Our final day in Beijing I went off on my own to visit the National Museum. The museum was absolutely massive and it had a number of exhibits some of which were more artistic in nature while others had more of a historical focus. I was primarily interested in the two permanent exhibits which were both historical in nature: one covered pre-history to the end of Imperial China the other covered Chinese "rejuvenation" over the last 100-200 years. The exhibit on ancient China started off with a plaque explaining that it would focus on several themes including the "historical course of building a multi-ethnic society". Given events in Tibet and Xinjiang I was curious to see how China's ethnic diversity would be discussed. The overall message was a very optimistic one about the ways in which the different ethnic groups had interacted and exchanged cultures over the centuries of Chinese history. China was presented as being more powerful when united and diverse ethnic groups working together and exchanging culture seemed to be embraced as a core part of China's history. I'm not sure how representative the attitudes expressed in the exhibit are of the views of ordinary people or government officials, but since visiting the exhibit I've thought a lot about how this nice sounding rhetoric relates to China's inhumane treatment of ethnic minorities. Unity and cultural mixing are good but I'm afraid that the cultural genocide in Xinjiang is what those values can look like when misapplied.

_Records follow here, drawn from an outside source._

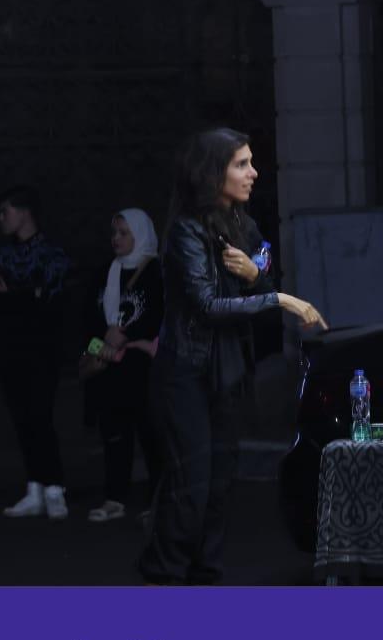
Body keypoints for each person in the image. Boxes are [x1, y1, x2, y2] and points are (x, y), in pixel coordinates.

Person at [138, 128, 327, 585]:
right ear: (212, 173)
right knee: (191, 485)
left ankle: (205, 579)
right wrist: (279, 299)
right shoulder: (186, 230)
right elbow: (206, 307)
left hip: (229, 371)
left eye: (251, 162)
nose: (253, 172)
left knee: (220, 484)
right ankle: (165, 576)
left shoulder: (244, 226)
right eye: (241, 164)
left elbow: (263, 279)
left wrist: (256, 276)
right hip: (187, 371)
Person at [0, 185, 72, 519]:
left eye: (5, 211)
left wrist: (15, 297)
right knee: (22, 419)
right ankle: (35, 487)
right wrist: (25, 296)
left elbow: (50, 300)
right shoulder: (1, 256)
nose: (0, 218)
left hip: (42, 350)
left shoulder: (51, 253)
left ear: (24, 212)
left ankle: (54, 487)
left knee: (40, 416)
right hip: (10, 349)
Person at [80, 208, 164, 523]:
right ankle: (115, 498)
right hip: (109, 369)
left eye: (124, 233)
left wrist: (126, 336)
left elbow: (159, 317)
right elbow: (87, 324)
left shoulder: (156, 273)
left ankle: (158, 501)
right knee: (114, 435)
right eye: (114, 232)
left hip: (144, 370)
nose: (116, 239)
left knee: (151, 435)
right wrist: (101, 346)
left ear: (139, 235)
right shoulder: (105, 273)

The next exhibit I visited was one focused on the history of modern China. One thing that stuck out to me was how much the socialist aspects of Mao's revolution were emphasized. When I walk around major Chinese cities and luxury cars juxtaposed against beggars I'm left with the distinct impression that what they call "socialism with Chinese characteristics" is just capitalism with less democratic control of the government. Given the drastic changes to the Chinese economy that have taken places since the late 70's it would make sense to me if the socialist aspects of the revolution were minimized. Does China's authoritarian government really want overworked Chinese workers learning about a violent revolution to end economic exploitation? Another exhibit currently at the national museum is showcase of sculptures by a Chinese artist many of which depicted prominent communists including Marx, Engels, and Mao. This tension between a communist government ruling a de facto capitalist society has been one of the more striking characteristics of my trip to China. As an aside, the downsides of China's turn to capitalism and the West are explored in the films of a Chinese director Jia Zhangke. I've watched a couple of his films since coming to China and feel like they offer an interesting perspective on Chinese society.


After visiting the museum I visited the Temple of Earth while enjoying a light rain. That evening I met up with a few other students for dinner and loaded up on souvenirs.


So far my trip to China has been fascinating. I came to China with lots of questions about Chinese values, politics, and its relationship with the rest of the world. I think I'll leave China with few answers but lots of material for reflection.